Copy the lines below verbatim. Begin with the first and end with the line containing "receipt ID | |".

Dataset excerpts:

........

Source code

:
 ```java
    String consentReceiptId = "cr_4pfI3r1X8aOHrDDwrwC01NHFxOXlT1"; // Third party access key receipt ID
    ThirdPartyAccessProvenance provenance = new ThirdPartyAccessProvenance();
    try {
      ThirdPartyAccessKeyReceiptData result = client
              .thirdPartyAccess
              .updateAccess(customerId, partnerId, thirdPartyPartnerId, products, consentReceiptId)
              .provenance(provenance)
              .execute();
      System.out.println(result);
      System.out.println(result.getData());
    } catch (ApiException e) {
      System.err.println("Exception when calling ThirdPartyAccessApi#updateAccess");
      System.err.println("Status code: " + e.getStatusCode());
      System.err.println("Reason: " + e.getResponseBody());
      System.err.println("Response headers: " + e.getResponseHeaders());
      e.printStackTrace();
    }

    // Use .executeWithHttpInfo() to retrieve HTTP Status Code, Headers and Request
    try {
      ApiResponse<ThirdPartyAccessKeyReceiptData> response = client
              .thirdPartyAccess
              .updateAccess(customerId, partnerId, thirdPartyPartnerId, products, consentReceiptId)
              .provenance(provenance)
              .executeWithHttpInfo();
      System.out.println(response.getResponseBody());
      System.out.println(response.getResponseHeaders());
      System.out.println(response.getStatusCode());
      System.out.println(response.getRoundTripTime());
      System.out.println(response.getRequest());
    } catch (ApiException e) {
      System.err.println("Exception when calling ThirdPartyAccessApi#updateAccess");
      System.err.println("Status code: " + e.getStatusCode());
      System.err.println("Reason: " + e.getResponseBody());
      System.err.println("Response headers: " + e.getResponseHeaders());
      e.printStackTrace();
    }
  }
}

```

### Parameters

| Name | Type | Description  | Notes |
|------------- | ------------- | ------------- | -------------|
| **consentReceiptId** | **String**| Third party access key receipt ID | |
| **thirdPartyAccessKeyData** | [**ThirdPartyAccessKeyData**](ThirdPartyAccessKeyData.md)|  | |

........

### ANSWER BOX
Source code

:
 ```java
    String consentReceiptId = "cr_4pfI3r1X8aOHrDDwrwC01NHFxOXlT1"; // Third party access key receipt ID
    ThirdPartyAccessProvenance provenance = new ThirdPartyAccessProvenance();
    try {
      ThirdPartyAccessKeyReceiptData result = client
              .thirdPartyAccess
              .updateAccess(customerId, partnerId, thirdPartyPartnerId, products, consentReceiptId)
              .provenance(provenance)
              .execute();
      System.out.println(result);
      System.out.println(result.getData());
    } catch (ApiException e) {
      System.err.println("Exception when calling ThirdPartyAccessApi#updateAccess");
      System.err.println("Status code: " + e.getStatusCode());
      System.err.println("Reason: " + e.getResponseBody());
      System.err.println("Response headers: " + e.getResponseHeaders());
      e.printStackTrace();
    }

    // Use .executeWithHttpInfo() to retrieve HTTP Status Code, Headers and Request
    try {
      ApiResponse<ThirdPartyAccessKeyReceiptData> response = client
              .thirdPartyAccess
              .updateAccess(customerId, partnerId, thirdPartyPartnerId, products, consentReceiptId)
              .provenance(provenance)
              .executeWithHttpInfo();
      System.out.println(response.getResponseBody());
      System.out.println(response.getResponseHeaders());
      System.out.println(response.getStatusCode());
      System.out.println(response.getRoundTripTime());
      System.out.println(response.getRequest());
    } catch (ApiException e) {
      System.err.println("Exception when calling ThirdPartyAccessApi#updateAccess");
      System.err.println("Status code: " + e.getStatusCode());
      System.err.println("Reason: " + e.getResponseBody());
      System.err.println("Response headers: " + e.getResponseHeaders());
      e.printStackTrace();
    }
  }
}

```

### Parameters

| Name | Type | Description  | Notes |
|------------- | ------------- | ------------- | -------------|
| **consentReceiptId** | **String**| Third party access key receipt ID | |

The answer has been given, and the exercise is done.